Lincoln's big ad is a FAIL, LOL, OMG
Tue, 05 Feb 2013
The automotive punditsphere mocked Lincoln's "Steer The Script" campaign when it was announced, in typical teaser form, a few months ago. Well, here it is -- what's essentially the culmination of Lincoln's hopes and dreams; its big comeback splash to the largest American audience of the year, distilled into a breathtaking work of staggering incompetence. Sometimes, the pundits are right.
Lincoln's ad was "crowdsourced" from random people on Twitter -- who will undoubtedly receive matching perks from Klout for being "influencers." The ad's supposed to be whimsical and cute, traits that defined, say, the 1979 Lincoln Versailles. But the resulting ad is the equivalent of the mid-2000s teenager on his Xanga page desperately trying to fit into the Internet's alt-culture by being "so random!" Ask me how I know. I used to be attracted to girls who liked Invader Zim and sporks and alpaca puns and going to Mars with German hitchhikers, as thought up by Mad Libs-playing trendy, hip Millennials who enjoy irony and will never buy a Lincoln MKZ with their own money. (Take a breath here with me.) Not even America's Greatest Living Celebrity* Wil Wheaton, who should have just written and starred in the entire thing, makes a difference. Kids like Fallon, right? Jimmy Fallon, who made such a big hullabaloo when he started promoting it to his 7+ million followers, doesn't even appear in the ad. Meanwhile, somebody at Lincoln is undoubtedly considering presenting Leno with an MKZ to see how many "hits" that gets on Jay Leno's Garage.

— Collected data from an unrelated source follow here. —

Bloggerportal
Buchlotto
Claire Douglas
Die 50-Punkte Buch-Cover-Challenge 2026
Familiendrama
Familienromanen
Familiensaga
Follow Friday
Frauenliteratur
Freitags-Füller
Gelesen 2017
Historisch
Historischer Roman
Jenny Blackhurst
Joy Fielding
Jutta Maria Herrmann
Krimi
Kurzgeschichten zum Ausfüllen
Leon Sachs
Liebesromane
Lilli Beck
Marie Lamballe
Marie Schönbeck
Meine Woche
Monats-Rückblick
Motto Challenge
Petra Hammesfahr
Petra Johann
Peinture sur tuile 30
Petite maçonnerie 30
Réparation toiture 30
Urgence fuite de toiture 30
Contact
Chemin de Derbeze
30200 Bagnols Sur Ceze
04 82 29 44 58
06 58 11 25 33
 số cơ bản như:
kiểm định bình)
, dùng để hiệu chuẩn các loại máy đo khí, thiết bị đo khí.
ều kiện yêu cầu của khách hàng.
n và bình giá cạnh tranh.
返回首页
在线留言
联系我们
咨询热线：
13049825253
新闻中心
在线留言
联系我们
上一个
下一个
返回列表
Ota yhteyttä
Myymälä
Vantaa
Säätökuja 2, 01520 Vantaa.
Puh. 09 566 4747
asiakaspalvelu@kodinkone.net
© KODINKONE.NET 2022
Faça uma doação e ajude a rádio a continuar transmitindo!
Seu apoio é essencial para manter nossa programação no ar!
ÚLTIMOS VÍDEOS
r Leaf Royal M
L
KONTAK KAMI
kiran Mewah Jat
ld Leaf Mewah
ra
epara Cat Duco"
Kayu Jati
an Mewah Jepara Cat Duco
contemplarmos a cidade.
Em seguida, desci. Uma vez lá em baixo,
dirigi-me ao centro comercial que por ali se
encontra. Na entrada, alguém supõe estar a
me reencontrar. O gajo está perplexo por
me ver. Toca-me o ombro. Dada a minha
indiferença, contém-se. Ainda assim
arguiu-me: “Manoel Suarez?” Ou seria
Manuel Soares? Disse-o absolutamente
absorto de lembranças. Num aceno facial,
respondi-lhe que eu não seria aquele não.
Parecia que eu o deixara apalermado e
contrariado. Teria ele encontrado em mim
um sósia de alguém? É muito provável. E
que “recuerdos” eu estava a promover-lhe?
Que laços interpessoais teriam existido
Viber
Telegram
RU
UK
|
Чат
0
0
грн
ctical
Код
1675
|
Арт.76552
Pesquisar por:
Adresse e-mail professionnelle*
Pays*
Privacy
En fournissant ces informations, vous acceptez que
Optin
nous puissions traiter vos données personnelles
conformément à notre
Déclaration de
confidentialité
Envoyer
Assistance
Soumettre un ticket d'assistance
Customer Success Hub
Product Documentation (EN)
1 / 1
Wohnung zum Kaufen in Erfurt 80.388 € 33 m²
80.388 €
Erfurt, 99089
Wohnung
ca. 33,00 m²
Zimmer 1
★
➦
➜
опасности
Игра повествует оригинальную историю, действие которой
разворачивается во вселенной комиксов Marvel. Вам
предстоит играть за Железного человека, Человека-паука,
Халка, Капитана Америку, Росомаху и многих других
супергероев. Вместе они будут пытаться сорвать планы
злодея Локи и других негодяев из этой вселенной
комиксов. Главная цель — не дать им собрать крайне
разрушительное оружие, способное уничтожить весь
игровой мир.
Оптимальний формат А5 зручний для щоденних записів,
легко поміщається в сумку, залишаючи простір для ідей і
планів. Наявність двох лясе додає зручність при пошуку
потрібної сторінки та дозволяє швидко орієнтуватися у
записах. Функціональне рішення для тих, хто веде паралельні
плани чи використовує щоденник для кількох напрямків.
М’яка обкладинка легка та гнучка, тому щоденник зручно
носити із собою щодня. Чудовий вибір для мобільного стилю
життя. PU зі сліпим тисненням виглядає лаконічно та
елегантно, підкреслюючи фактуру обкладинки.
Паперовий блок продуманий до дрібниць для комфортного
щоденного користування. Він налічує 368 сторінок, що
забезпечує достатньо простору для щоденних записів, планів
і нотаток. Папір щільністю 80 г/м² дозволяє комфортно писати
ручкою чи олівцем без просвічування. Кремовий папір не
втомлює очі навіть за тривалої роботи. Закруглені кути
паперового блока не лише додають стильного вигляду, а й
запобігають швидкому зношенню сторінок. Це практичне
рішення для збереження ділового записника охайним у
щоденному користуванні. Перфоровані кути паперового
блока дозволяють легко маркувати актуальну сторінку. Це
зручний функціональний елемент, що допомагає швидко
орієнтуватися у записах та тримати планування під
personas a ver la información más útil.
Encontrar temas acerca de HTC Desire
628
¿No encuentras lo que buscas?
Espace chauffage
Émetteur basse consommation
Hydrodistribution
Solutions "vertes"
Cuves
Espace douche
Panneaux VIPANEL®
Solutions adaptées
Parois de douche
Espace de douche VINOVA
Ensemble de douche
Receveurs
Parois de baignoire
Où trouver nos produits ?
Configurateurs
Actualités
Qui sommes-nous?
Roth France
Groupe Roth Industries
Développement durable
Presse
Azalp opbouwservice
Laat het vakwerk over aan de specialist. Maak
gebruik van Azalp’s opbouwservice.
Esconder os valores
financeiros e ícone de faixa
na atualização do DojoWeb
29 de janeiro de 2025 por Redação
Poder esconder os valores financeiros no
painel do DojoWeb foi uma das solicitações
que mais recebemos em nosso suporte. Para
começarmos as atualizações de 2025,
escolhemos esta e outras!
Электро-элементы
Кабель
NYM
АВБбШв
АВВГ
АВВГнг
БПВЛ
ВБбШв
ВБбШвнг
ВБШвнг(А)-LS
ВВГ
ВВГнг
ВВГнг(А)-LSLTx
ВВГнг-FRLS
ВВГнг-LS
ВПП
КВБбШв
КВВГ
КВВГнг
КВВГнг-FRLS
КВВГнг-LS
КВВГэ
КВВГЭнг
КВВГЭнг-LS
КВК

Already the same pundits are predicting Lincoln's demise -- some as early as August, others within the next two years, or whenever Mark Fields finally admits defeat. But it took Cadillac a while to recover from "The Caddy That Zigs." These same pundits are the same hoary nerds who can't write an Infiniti review without mentioning "rocks and trees" -- referencing the brand's myopic North American introduction. Steer The Script may become a punching bag for the brand, too. What Lincoln should have done was this one, and this one only: dramatic, powerful, a defiant shout to the universe that I exist, I still exist! Sadly, it's neither funny nor full of cute animals nor sex nor gratuitous violence, and will therefore elicit the same baffled reaction from a non-automotive audience. But the ad entitled "Phoenix" is dignified; it's what Lincoln wants the MKZ to be: a car befitting inclusion under what was once Ford's flagship umbrella. Now they just desperately need to make the populace care for said umbrella in a meaningful way.
The "Phoenix" ad is also refreshingly devoid of Zooey-grade faux-twee social-media pandering BS or an orgy of sponsored-tweet malfeasance with celebrities who are too hopelessly "hip" to know better. I'm going to meditate on that while I drive my Lincoln Frown Car through a fireball.
* We hear Tom Cruise is a pretty nice guy too.